Text provided:
begin

Solwaybuggier, think I'll give your dealer a call, thanks.


----------



## chiefwigwam (Jan 23, 2013)

I think the overcabs look hideous, far too big

A caravan stuck on a chassis cab, surely the designers can do better or do they of see?


----------



## Solwaybuggier (Mar 4, 2008)

Croftie said:


> Solwaybuggier, think I'll give your dealer a call, thanks.


  Sorry Croftie - of course I'd not seen any rain coming through, I d not used the awning (or been outside) in significant rain since we got it!

When I've washed the van today though, I took note - and water does run behind the awning box. Sorry!

Have you tried this seal though - http://www.motorcaravanning.co.uk/pdf/2011_Fiamma_Awning_Accessories.pdf, top item on p15 - it does specify that it fits a 45S.


----------



## 944T (Apr 23, 2008)

chiefwigwam said:


> I think the overcabs look hideous, far too big
> 
> A caravan stuck on a chassis cab, surely the designers can do better or do they of see?


That's a typical case of overhang envy.

end

Short task 1:
In the motorhome forum thread, which awning model is the recommended seal said to fit?
Short task 2:
Reproduce the stretch of the motorhome forum thread from "Have you tried" through "fits a 45S.".
Short task 3:
Continue the motorhome forum thread from the point at which it stops.
The listing that follows comes from a separate source.

Data lines:

begin

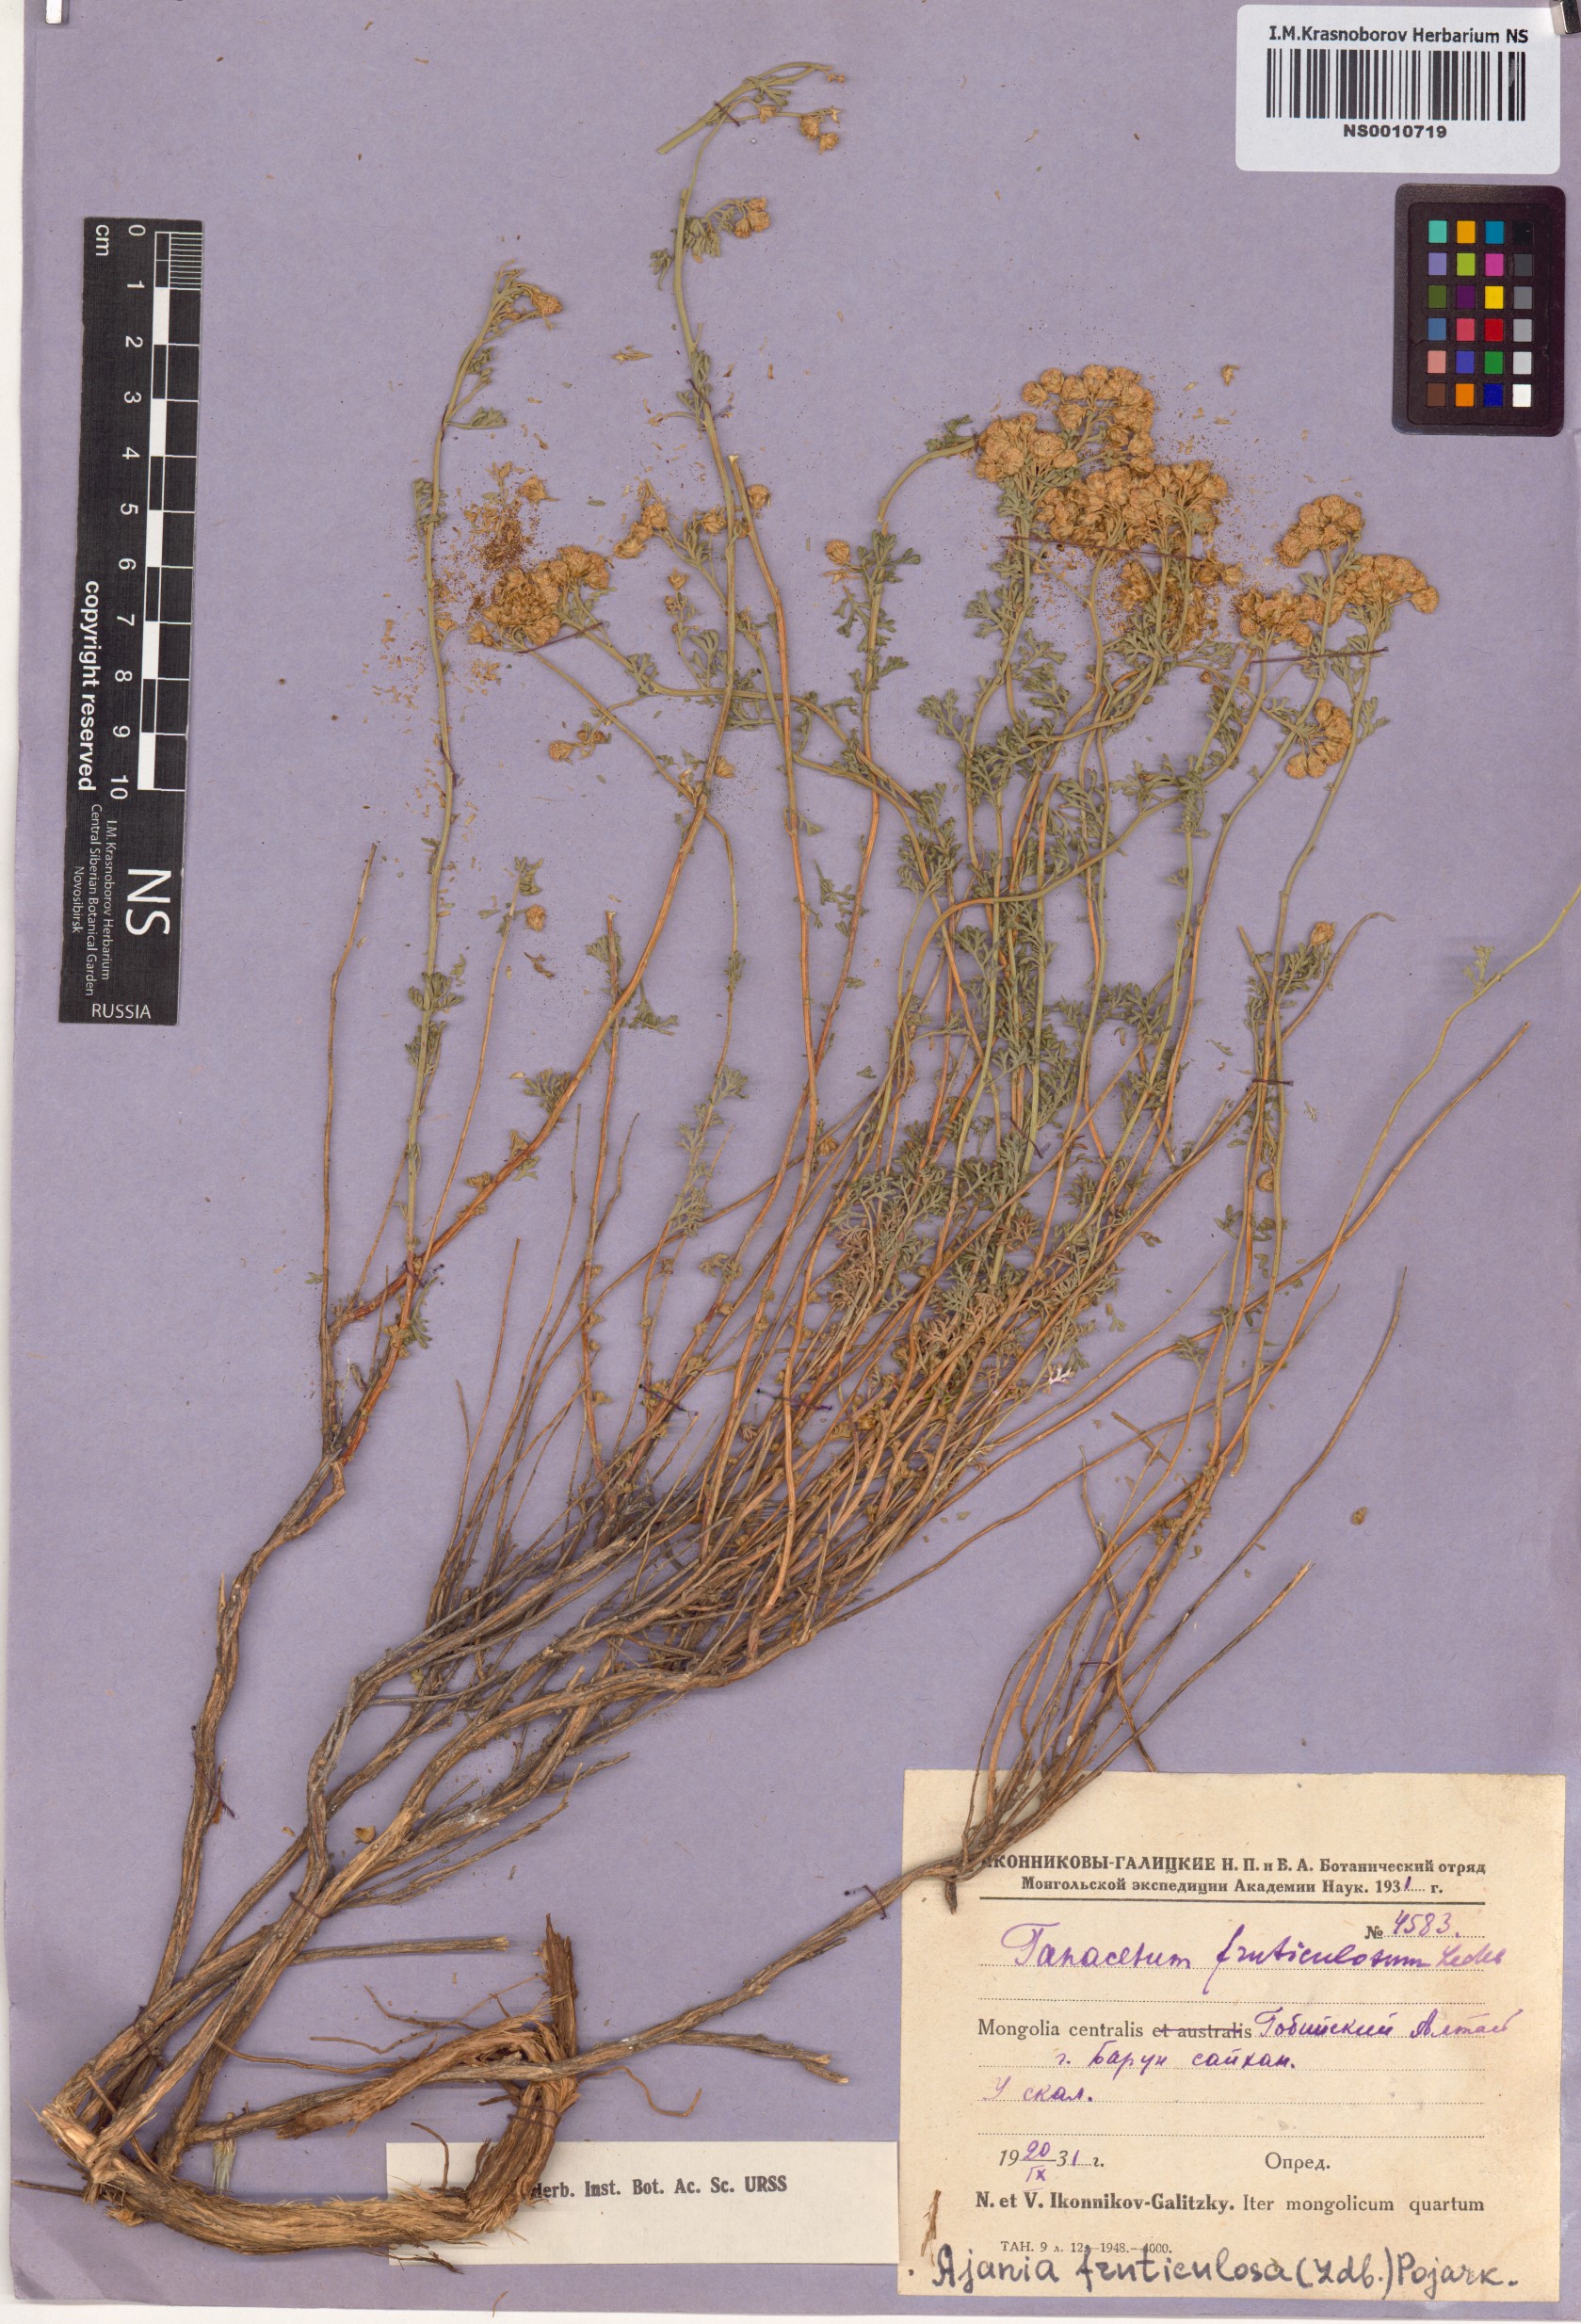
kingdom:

end

Result 1:
A 45S.

Result 2:
Have you tried this seal though - http://www.motorcaravanning.co.uk/pdf/2011_Fiamma_Awning_Accessories.pdf, top item on p15 - it does specify that it fits a 45S.

Result 3:
Yes, mine is a lot bigger than yours. Don't worry about your size or looks, its how you use it that counts.


----------



## Techno100 (May 8, 2010)

What electrical equipment manufacturer is used on Baileys? please


----------



## Camdoon (Sep 21, 2012)

For what? The manual is online at http://www.baileyofbristol.co.uk/images/downloads/Complete Approach MH Hbk_21242.pdf


----------



## Techno100 (May 8, 2010)

That is very useful
I was looking to know who manufactures the 12 volt distribution system and whether it has facility to connect solars and charge leisure and cab batteries but it looks like it is a simplistic system so I would be looking to wire as usual direct to Hab battery and install a relay to charge the starter battery.


----------



## Techno100 (May 8, 2010)

Any Bailey peeps know what make the rear high level marker lights are?


----------



## Paddy7 (Aug 22, 2012)

This any good?

http://www.ebay.co.uk/itm/FIAMMA-9C..._Accessories&hash=item20d0e8af84#ht_336wt_721

Paddy.


----------



## leight (Jan 27, 2014)

*another 760 owner*

Great to hear fellow 760 owners enjoying their motorhomes, we purchased a 760 last June and upto yet have not seen another one on the road.....where are you all


----------



## leight (Jan 27, 2014)

*another 760 owner*

Great to hear fellow 760 owners enjoying their motorhomes, we purchased a 760 last June and upto yet have not seen another one on the road.....where are you all


----------



## narnain (Aug 30, 2011)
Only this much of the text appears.